Writer: Bryan Q. Miller
Artist: Pere Perez
Colourists: Chris Beckett and Randy G. Mayor
Letterer: Comicraft’s Saida Temofonte
After ten seasons, Clark Kent’s adventures in Smallville came to an end once he finally donned the cape and distinctive red underwear of Superman. Defeating Darkseid and the invading minions of Apokolips, it seemed that Smallville’s existence was done and dusted. And then along came DC Comics, and we can now see what happened with our favourite characters once Superman finally took to the sky.
Smallville writer Bryan Q. Miller, as well as his Batgirl collaborator Pere Perez, have teamed up once again to helm this series, which is released in weekly digital installments, and then three chapters are released as a single physical issue. The first four issues were released and now you can collect the entire first arc, titled Guardian. Is this series a worthy successor to the ten season show, or should Smallville have stayed untouched?
This series immediately starts on the right foot by involving Bryan Q. Miller, who is already familiar with these characters, and has proven time and again that he is superb at character work. I always find it difficult to hear distinctive voices for characters when reading comics, but Miller’s dialogue fits every character as if they’ve stepped off the screen, which allows the plot to flow freely without having to build everyone up again.
Speaking of which, the plot isn’t quite as you might expect. With the budget of a TV show no longer a limiting factor, Miller is free to let loose with crazy story ideas, like a crashing spaceship, a battle with the military in downtown Metropolis, and even a ghost popping up to show her face. It’s this freedom that makes the Smallville comic work as well as it does; each issue isn’t bogged down by villains of the week, or the fact that some things are just too complicated to do.
Keeping things consistent, Miller uses the comic to further extend the Smallville mythos, including (but not limited to) interpretations of characters and events that have occurred in Superman comics before. From Hank Henshaw’s eventual terrible transformation into a Cyborg Superman, to hints at Earth 2, an upcoming Crisis, and even some unexpected twists and turns thanks to Lex Luthor’s machinations, this is a fresh look at familiar storylines, and that keeps things interesting as you see how stories you know are reimagined in this new universe.

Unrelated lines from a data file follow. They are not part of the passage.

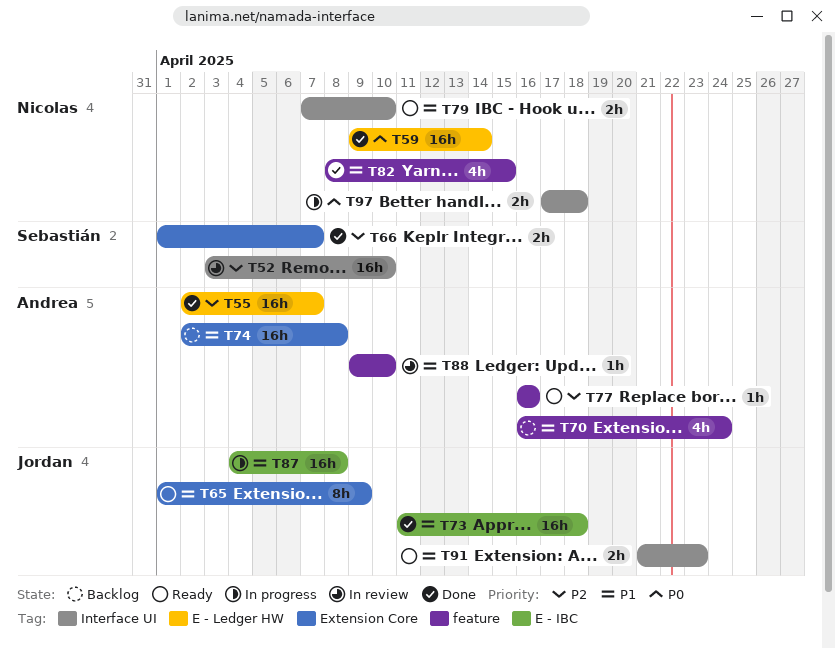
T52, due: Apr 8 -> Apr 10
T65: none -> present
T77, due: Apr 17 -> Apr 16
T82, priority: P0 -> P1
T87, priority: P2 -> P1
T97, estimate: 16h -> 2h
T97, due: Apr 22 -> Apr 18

Given how each chapter of this series is drawn by the same art team (with just one exception in the colouring stakes), there’s a surprising inconsistency in the artwork. Some of the characters seem to change appearance between chapters, and since there are actors and actresses to actually base the art on, this comes as a big surprise. Most of the time this isn’t much of a problem, but it can be a deal breaker in certain part of the story, taking your concentration away from the plot and onto something odd about the art. I do like how Perez has his own twist on the Superman costume, given that it wasn’t seen properly in the series and so he can employ creative license.
So Smallville has made the transition from screen (to computer screen) to print, and I’m hoping that it doesn’t go anywhere soon. Whilst the art is a pain at times, this feels like a worthy continuation to a popular television property, and one of the better “season” comics that I’ve read. It’s familiar, yet different, and keeps readers on their toes by adding in just enough of its own material. Fans of the show will be thrilled to see their favourite characters all appearing in, what feels like, a natural progression of the series, and even those who have never seen an episode will soon be caught up in Clark Kent’s continuing adventures.
I will attempt to review this series in story arcs, rather than individual issues, so expect a review of the second story arc, Detective (featuring Smallville’s interpretation of Batman!), in a few months time.